Content starts

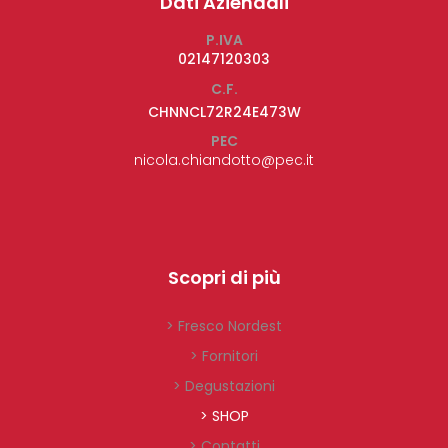
Dati Aziendali
P.IVA
02147120303
C.F.
CHNNCL72R24E473W
PEC
nicola.chiandotto@pec.it
Scopri di più
> Fresco Nordest
> Fornitori
> Degustazioni
> SHOP
> Contatti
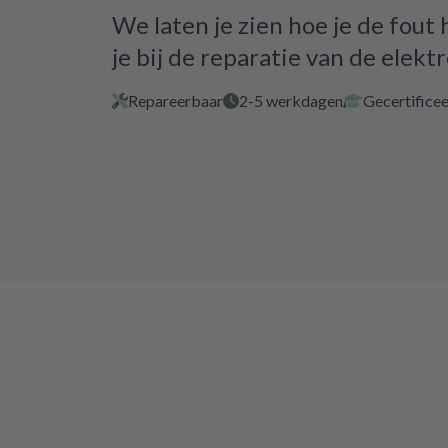
We laten je zien hoe je de fout
je bij de reparatie van de elektr
Repareerbaar
2-5 werkdagen
Gecertificee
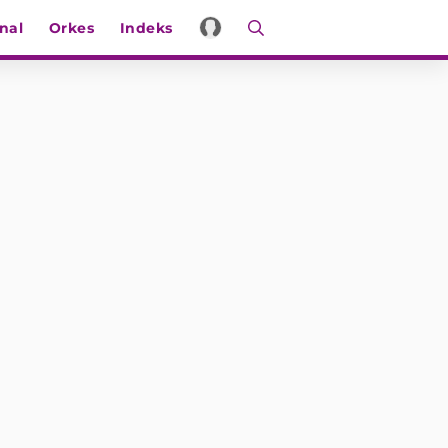
nal
Orkes
Indeks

Content ends

-- Task to carry out --
Hand back the exact lines from the start of the entries to the line with "Repareerbaar", both ends kept and pictures left out.

-- Answer to this problem --
Dati Aziendali
P.IVA
02147120303
C.F.
CHNNCL72R24E473W
PEC
nicola.chiandotto@pec.it
Scopri di più
> Fresco Nordest
> Fornitori
> Degustazioni
> SHOP
> Contatti
We laten je zien hoe je de fout
je bij de reparatie van de elektr
Repareerbaar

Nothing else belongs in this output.